**WORK REQUIRED:** Put every line of the rows below into a Markdown table with the columns Number and Line, numbering each line and leaving out blank lines. Leave out the pictures.

**RECORDS:**
▬▬▬
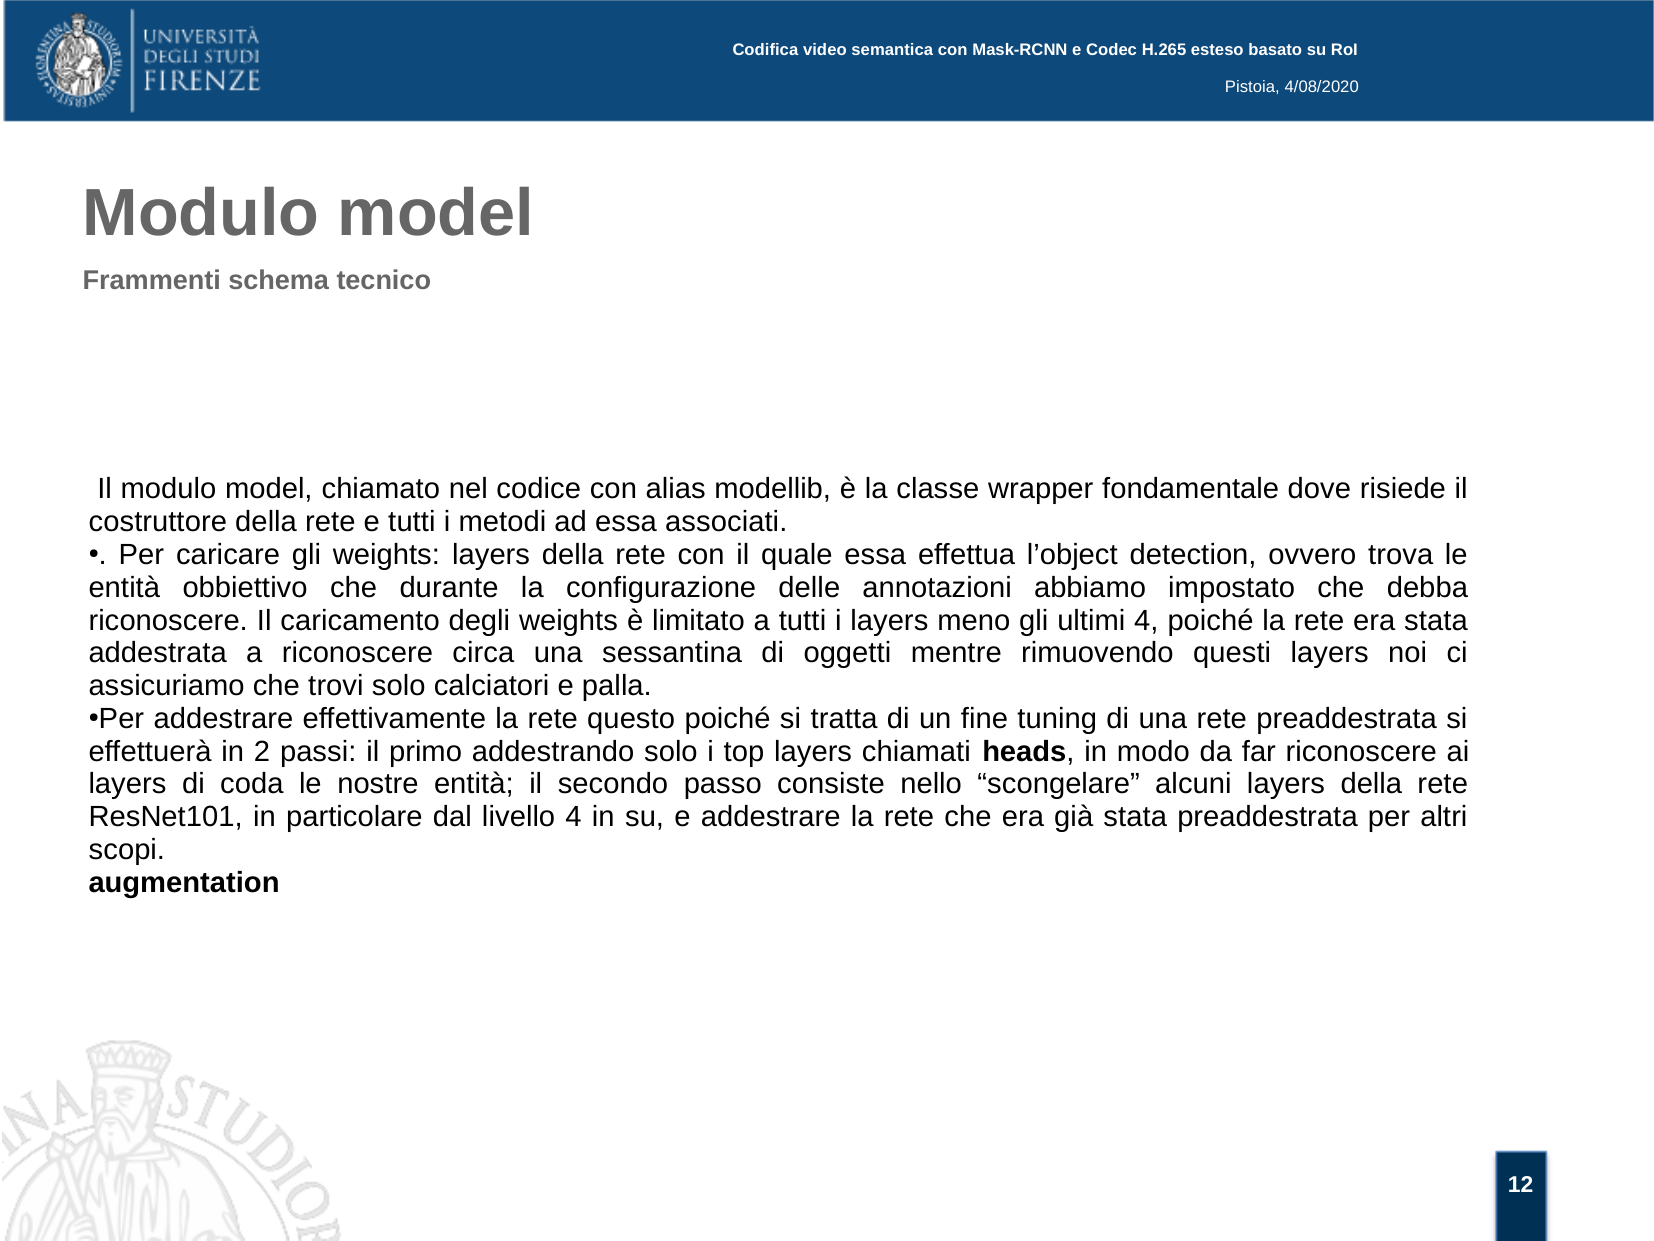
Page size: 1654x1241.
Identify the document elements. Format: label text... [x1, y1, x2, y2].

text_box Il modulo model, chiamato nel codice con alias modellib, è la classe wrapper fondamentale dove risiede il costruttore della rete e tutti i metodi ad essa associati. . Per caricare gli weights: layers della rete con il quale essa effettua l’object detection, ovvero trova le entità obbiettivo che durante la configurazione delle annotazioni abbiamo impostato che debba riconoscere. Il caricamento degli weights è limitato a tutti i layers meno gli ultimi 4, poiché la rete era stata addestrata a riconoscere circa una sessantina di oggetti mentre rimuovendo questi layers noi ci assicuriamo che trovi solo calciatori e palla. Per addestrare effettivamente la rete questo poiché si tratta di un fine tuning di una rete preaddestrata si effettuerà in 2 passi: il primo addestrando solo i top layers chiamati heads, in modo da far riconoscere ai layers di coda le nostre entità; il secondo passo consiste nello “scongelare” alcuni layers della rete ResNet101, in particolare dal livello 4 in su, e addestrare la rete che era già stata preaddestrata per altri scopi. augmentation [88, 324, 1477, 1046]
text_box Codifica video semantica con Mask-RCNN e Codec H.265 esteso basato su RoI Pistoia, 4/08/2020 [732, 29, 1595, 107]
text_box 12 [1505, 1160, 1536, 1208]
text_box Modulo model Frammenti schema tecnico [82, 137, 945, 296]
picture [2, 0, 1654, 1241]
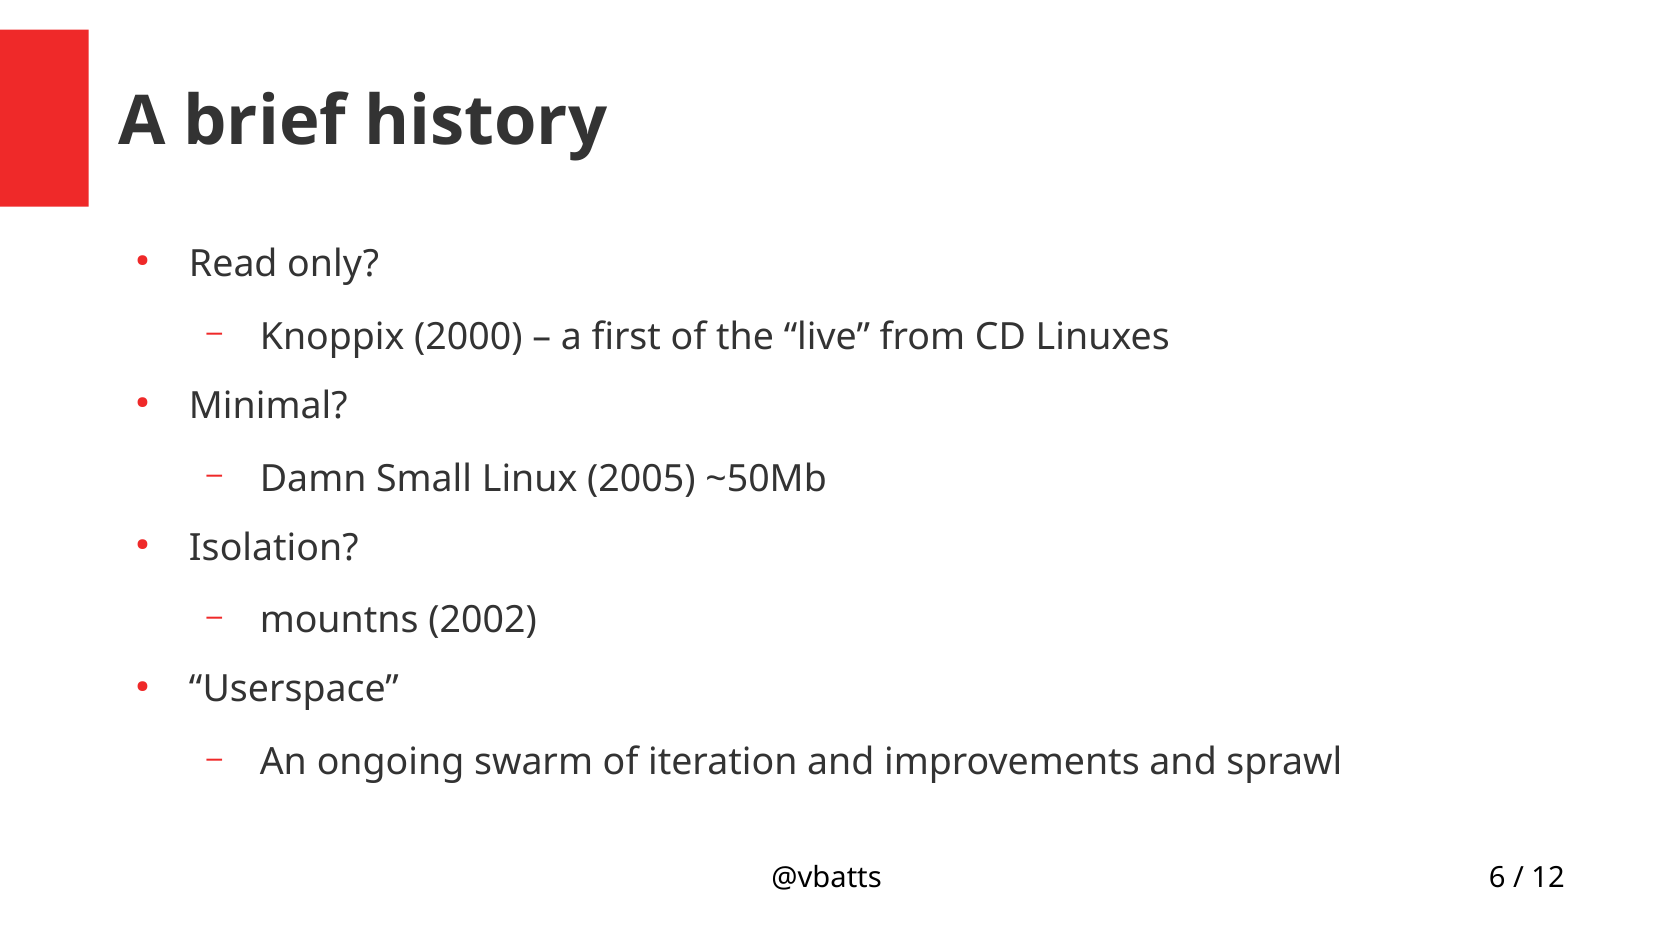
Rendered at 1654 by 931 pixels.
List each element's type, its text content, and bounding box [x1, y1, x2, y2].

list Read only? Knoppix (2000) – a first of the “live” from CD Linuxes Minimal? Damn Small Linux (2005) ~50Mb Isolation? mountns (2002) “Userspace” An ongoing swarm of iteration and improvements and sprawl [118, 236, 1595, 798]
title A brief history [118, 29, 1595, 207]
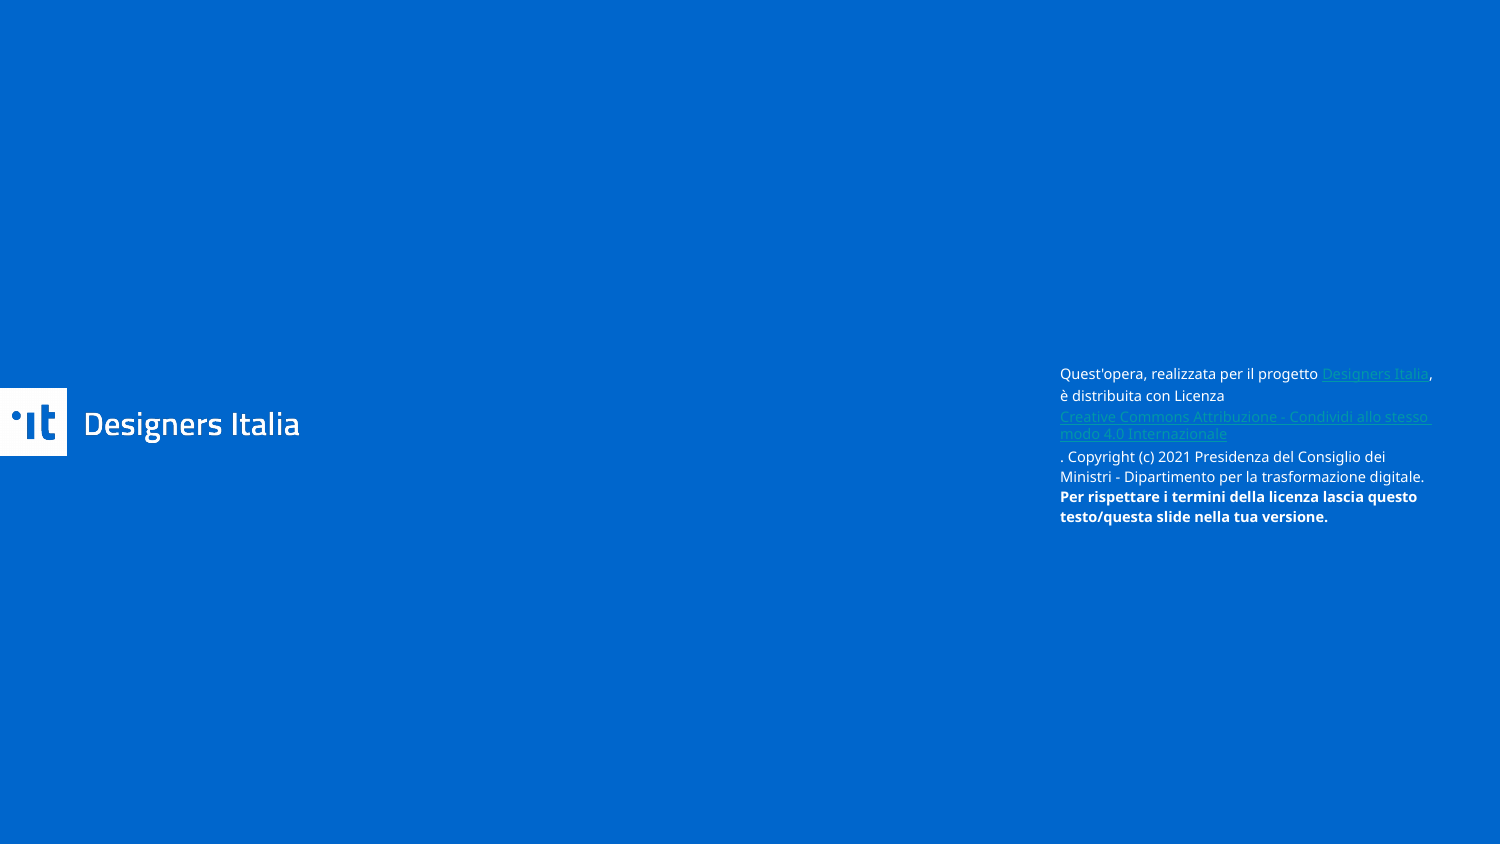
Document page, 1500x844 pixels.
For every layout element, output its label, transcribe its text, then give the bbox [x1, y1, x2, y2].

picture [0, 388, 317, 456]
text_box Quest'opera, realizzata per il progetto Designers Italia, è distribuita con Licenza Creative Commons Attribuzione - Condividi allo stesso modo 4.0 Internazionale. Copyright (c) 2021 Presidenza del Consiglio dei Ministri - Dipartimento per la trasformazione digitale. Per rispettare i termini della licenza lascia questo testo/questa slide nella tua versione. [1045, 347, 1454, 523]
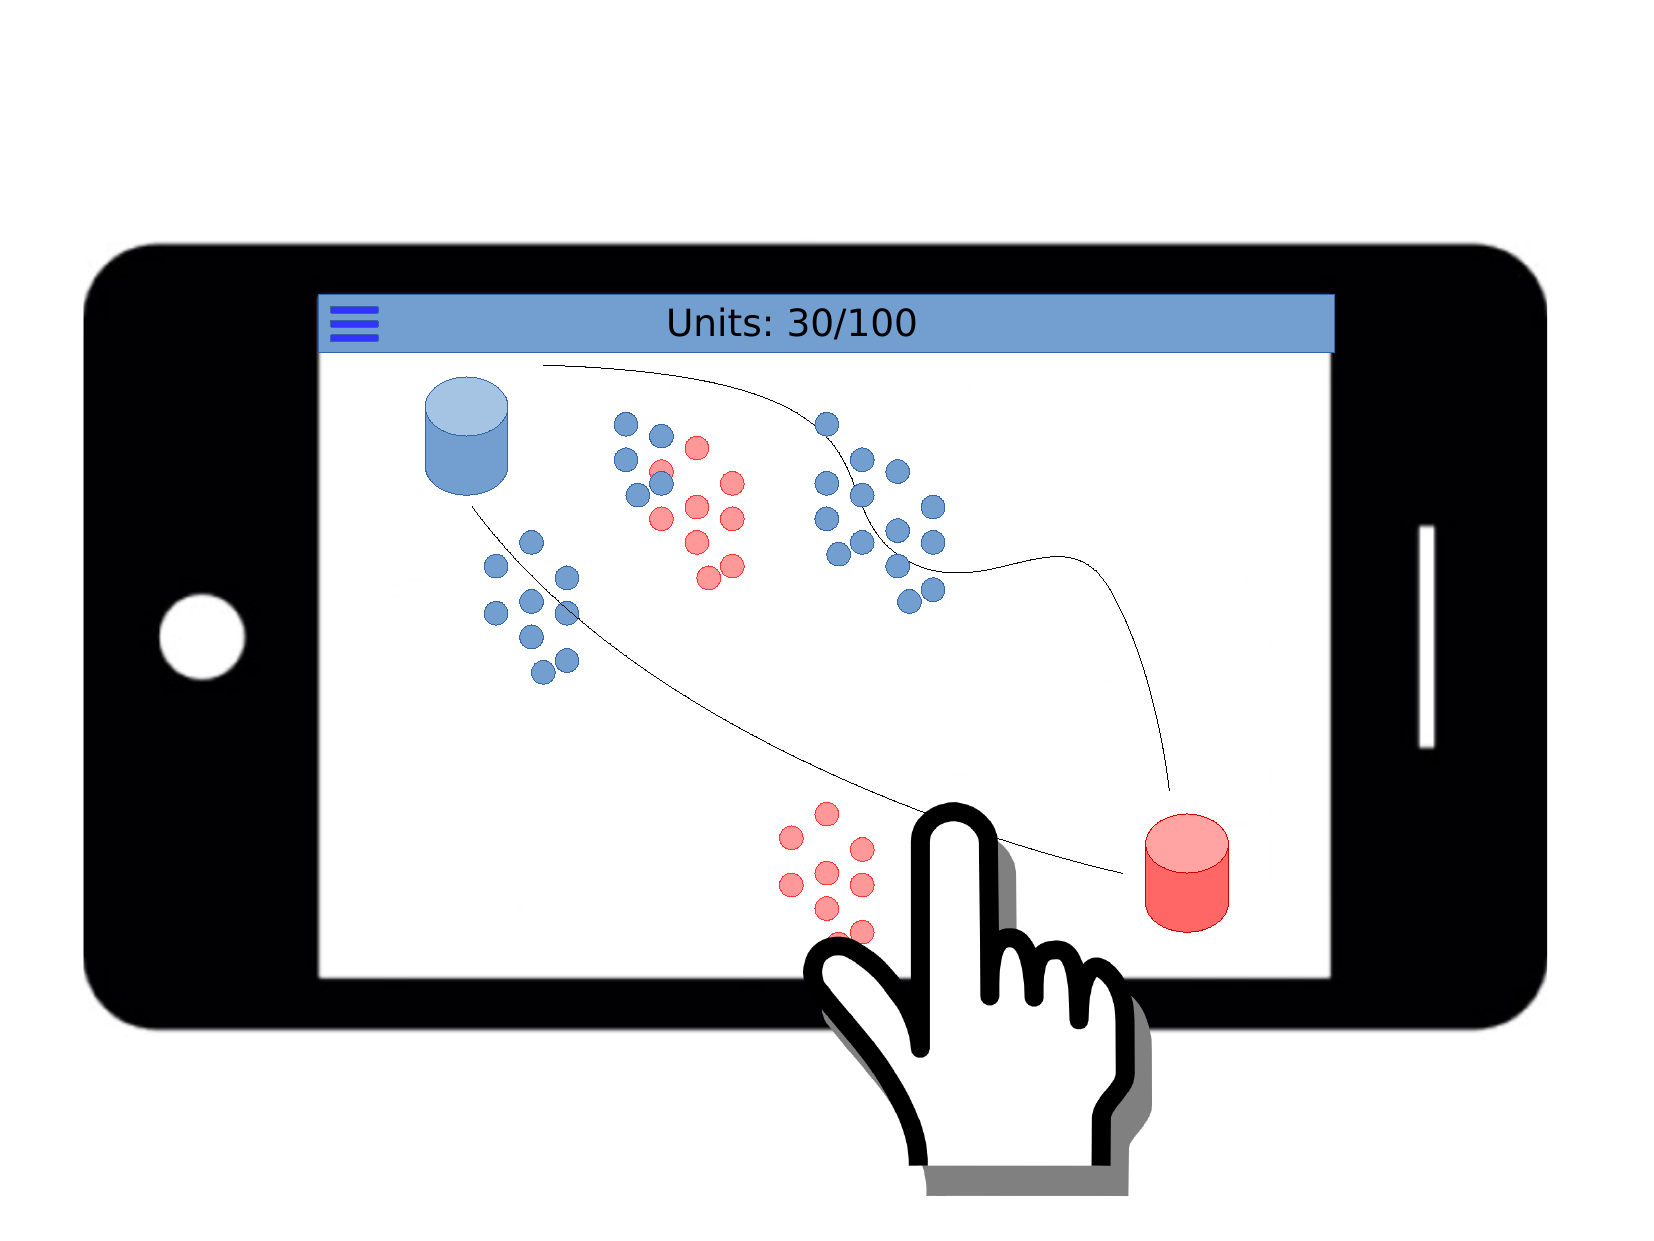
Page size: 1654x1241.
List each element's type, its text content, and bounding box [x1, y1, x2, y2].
▬▬▬
**WRITTEN ANSWER:**
| Number | Line |
|---|---|
| 1 | Page size: 1654x1241. |
| 2 | Identify the document elements. Format: label text... [x1, y1, x2, y2]. |
| 3 | text_box Il modulo model, chiamato nel codice con alias modellib, è la classe wrapper fondamentale dove risiede il costruttore della rete e tutti i metodi ad essa associati. . Per caricare gli weights: layers della rete con il quale essa effettua l’object detection, ovvero trova le entità obbiettivo che durante la configurazione delle annotazioni abbiamo impostato che debba riconoscere. Il caricamento degli weights è limitato a tutti i layers meno gli ultimi 4, poiché la rete era stata addestrata a riconoscere circa una sessantina di oggetti mentre rimuovendo questi layers noi ci assicuriamo che trovi solo calciatori e palla. Per addestrare effettivamente la rete questo poiché si tratta di un fine tuning di una rete preaddestrata si effettuerà in 2 passi: il primo addestrando solo i top layers chiamati heads, in modo da far riconoscere ai layers di coda le nostre entità; il secondo passo consiste nello “scongelare” alcuni layers della rete ResNet101, in particolare dal livello 4 in su, e addestrare la rete che era già stata preaddestrata per altri scopi. augmentation [88, 324, 1477, 1046] |
| 4 | text_box Codifica video semantica con Mask-RCNN e Codec H.265 esteso basato su RoI Pistoia, 4/08/2020 [732, 29, 1595, 107] |
| 5 | text_box 12 [1505, 1160, 1536, 1208] |
| 6 | text_box Modulo model Frammenti schema tecnico [82, 137, 945, 296] |
| 7 | picture [2, 0, 1654, 1241] |
| 8 | Rendered at 1654 by 931 pixels. |
| 9 | List each element's type, its text content, and bounding box [x1, y1, x2, y2]. |
| 10 | list Read only? Knoppix (2000) – a first of the “live” from CD Linuxes Minimal? Damn Small Linux (2005) ~50Mb Isolation? mountns (2002) “Userspace” An ongoing swarm of iteration and improvements and sprawl [118, 236, 1595, 798] |
| 11 | title A brief history [118, 29, 1595, 207] |
| 12 | Document page, 1500x844 pixels. |
| 13 | For every layout element, output its label, transcribe its text, then give the bbox [x1, y1, x2, y2]. |
| 14 | picture [0, 388, 317, 456] |
| 15 | text_box Quest'opera, realizzata per il progetto Designers Italia, è distribuita con Licenza Creative Commons Attribuzione - Condividi allo stesso modo 4.0 Internazionale. Copyright (c) 2021 Presidenza del Consiglio dei Ministri - Dipartimento per la trasformazione digitale. Per rispettare i termini della licenza lascia questo testo/questa slide nella tua versione. [1045, 347, 1454, 523] |
| 16 | Page size: 1654x1241. |
| 17 | List each element's type, its text content, and bounding box [x1, y1, x2, y2]. |